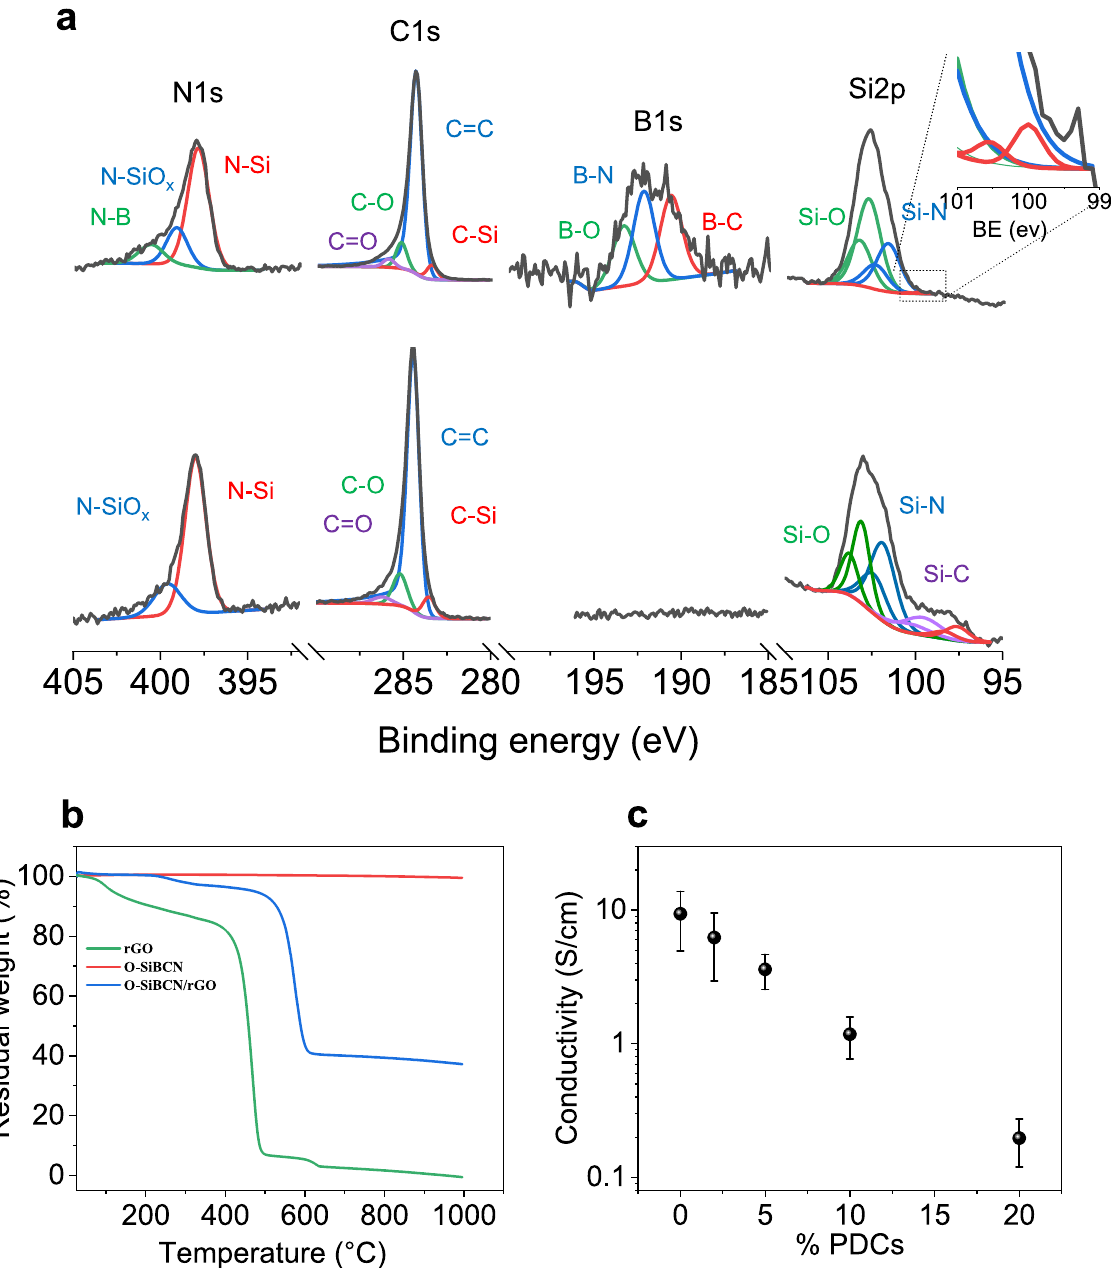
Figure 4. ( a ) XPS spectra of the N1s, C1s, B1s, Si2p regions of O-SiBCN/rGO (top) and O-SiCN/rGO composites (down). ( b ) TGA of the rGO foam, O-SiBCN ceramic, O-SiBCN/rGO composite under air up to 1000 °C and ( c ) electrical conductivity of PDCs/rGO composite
--------------------
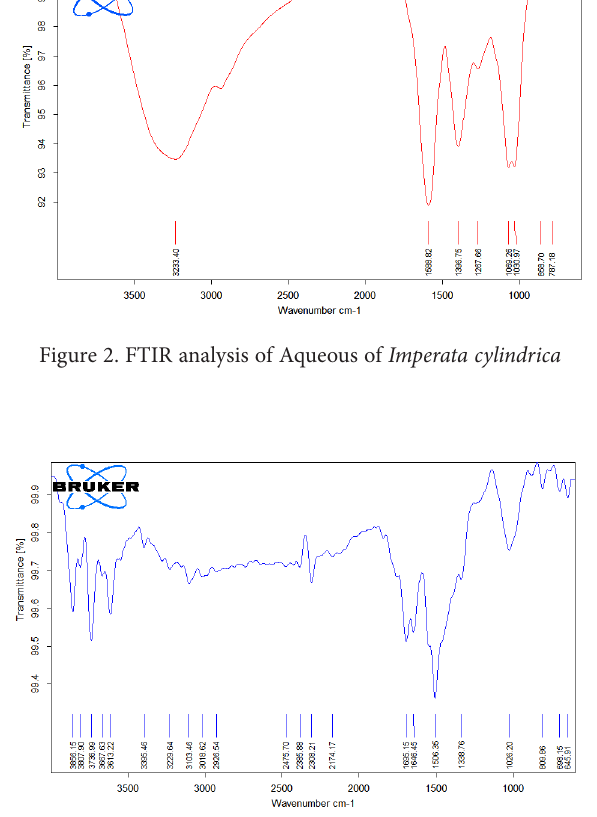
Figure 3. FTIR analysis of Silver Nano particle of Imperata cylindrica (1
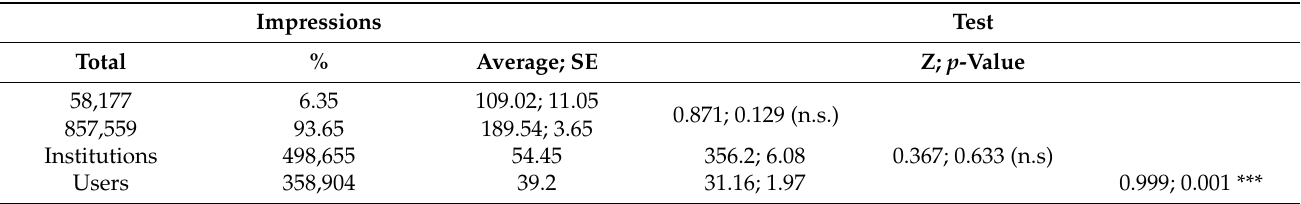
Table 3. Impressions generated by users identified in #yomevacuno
--------------------
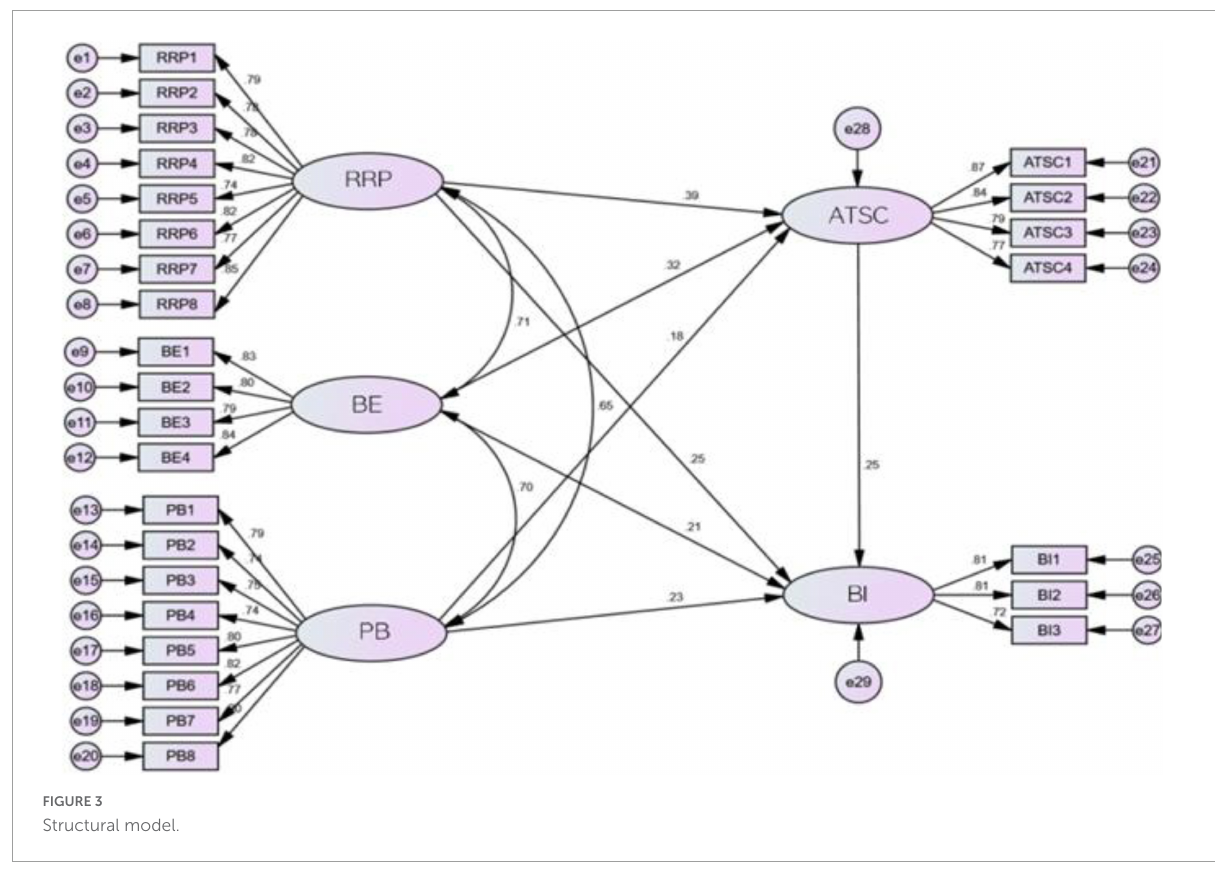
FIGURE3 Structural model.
--------------------
- [What to work on] Starting at the line above that has "Figure 3. FTIR" and ending at the line that has "Table 3. Impressions", copy each line exactly, leaving the pictures out and adding nothing.

- [Answer]
Figure 3. FTIR analysis of Silver Nano particle of Imperata cylindrica (1
Table 3. Impressions generated by users identified in #yomevacuno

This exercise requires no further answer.